● Textauszug:
==*==
Matt Murdock (Ben Affleck) verlor als Kind (Scott Terra) seinen Vater (David Keith), einen Boxer, dessen beste Zeit bereits vorbei war, durch Mord, für den ein Verbrecher, den alle Kingpin nennen, verantwortlich zeichnete. Kingpin, das ist der Gangsterboss per se, dessen Identität niemand (außer uns) kennt, der dicke Zigarren rauchende, wohl beleibte Mr. Fisk (Michael Clarke Duncan), der hoch oben über Manhattan thront. Matt ist blind. Doch diesen Mangel gleicht er aus durch eine außergewöhnliche Ausbildung seiner anderen vier Sinne. Er „sieht“ sozusagen durch Geruch, Gehör, Gespür, Geschmack bzw. deren Kombination. (Frag mich bitte niemand, wie das funktioniert. Es funktioniert einfach.) Wenn es regnet, „kombiniert“ sein Gehörsinn die Schallwellen zu einem inneren Bild, und so kann Matt-Daredevil z.B. eine Person schattenhaft erkennen (oder so ähnlich; unwichtig).
==*==
● Dargestellte Informationen:
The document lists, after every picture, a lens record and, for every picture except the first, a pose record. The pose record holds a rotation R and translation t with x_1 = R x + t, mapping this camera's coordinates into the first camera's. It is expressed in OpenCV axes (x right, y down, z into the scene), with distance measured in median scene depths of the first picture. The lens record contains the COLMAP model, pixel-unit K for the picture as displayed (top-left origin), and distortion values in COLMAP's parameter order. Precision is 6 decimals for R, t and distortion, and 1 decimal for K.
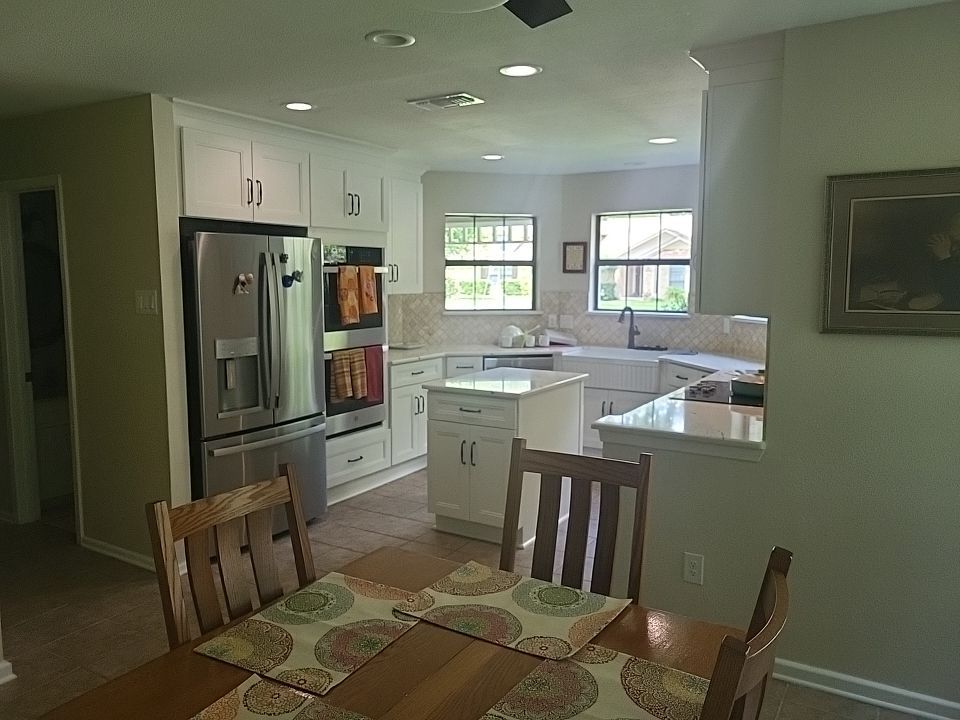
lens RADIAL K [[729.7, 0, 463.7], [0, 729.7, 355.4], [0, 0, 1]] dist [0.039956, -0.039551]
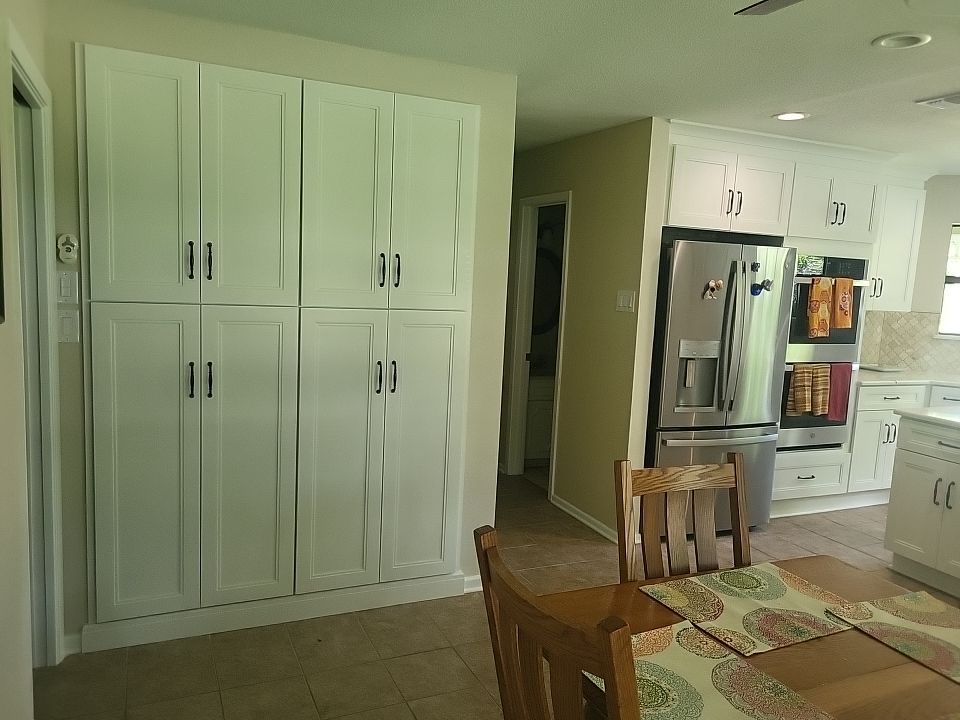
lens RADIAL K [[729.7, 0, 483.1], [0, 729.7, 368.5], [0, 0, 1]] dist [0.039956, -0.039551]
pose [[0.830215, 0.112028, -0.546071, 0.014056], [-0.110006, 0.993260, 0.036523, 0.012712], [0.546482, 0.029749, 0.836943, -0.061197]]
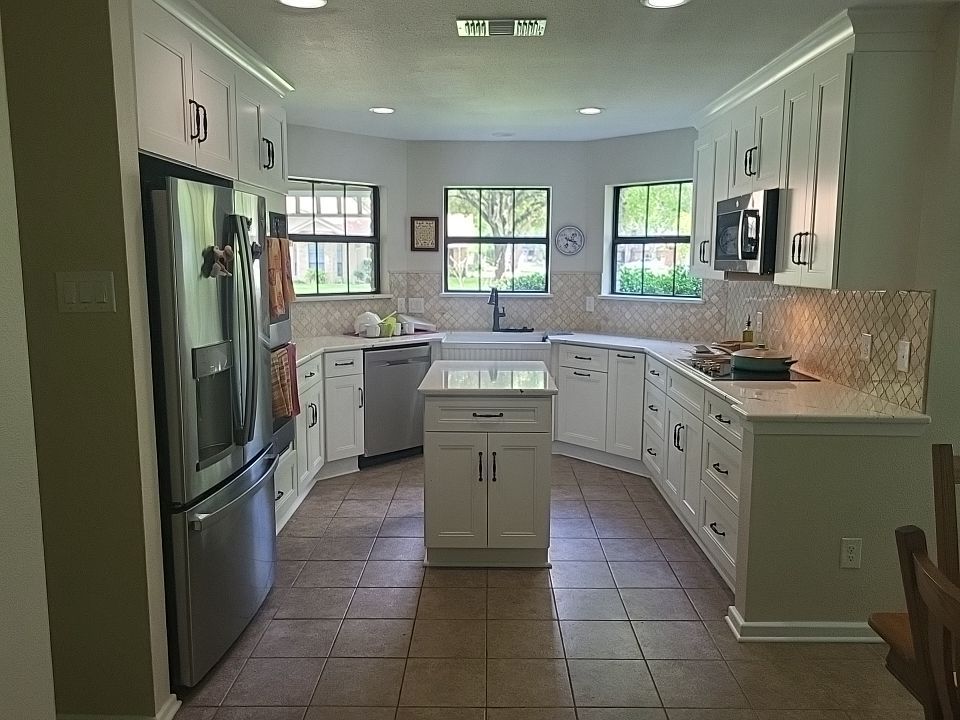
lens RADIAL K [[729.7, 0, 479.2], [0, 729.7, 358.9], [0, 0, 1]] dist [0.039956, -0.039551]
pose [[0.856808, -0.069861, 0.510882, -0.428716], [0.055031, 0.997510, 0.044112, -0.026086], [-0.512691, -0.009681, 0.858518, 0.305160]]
==*==
● Aufgabenstellung:
Führen Sie den Textauszug über den blinden Matt Murdock und den Gangsterboss Kingpin im Anschluss an seinen letzten Satz fort.

● Musterlösung:
Matts Kindheitstrauma führt ihn schnurstracks in das Studium der Jurisprudenz. Als Anwalt verteidigt er nur Unschuldige, Opfer von Gewaltverbrechen zum Beispiel. Und wenn Justitia versagt, sprich: von der Unschuldsvermutung ausgehen muss, weil dem Angeklagten keine Straftat nachgewiesen werden kann, gleicht Matt als Daredevil des nachts diese Schmach wieder aus. Matt allerdings ist sich seiner Sache nicht so sicher, wie dies vielleicht scheinen mag. Des öfteren findet er sich im Beichtstuhl von Pater Everett (Derrick O’Connor) wieder, der ihn immer wieder ermahnt, dass seine Rache nichts mit Gerechtigkeit zu tun habe. Everett allerdings ist selbst innerlich gespalten in dieser Hinsicht. Einerseits verurteilt er Matts nächtliche Feldzüge, andererseits kann er ein gewisses Verständnis nicht verhehlen.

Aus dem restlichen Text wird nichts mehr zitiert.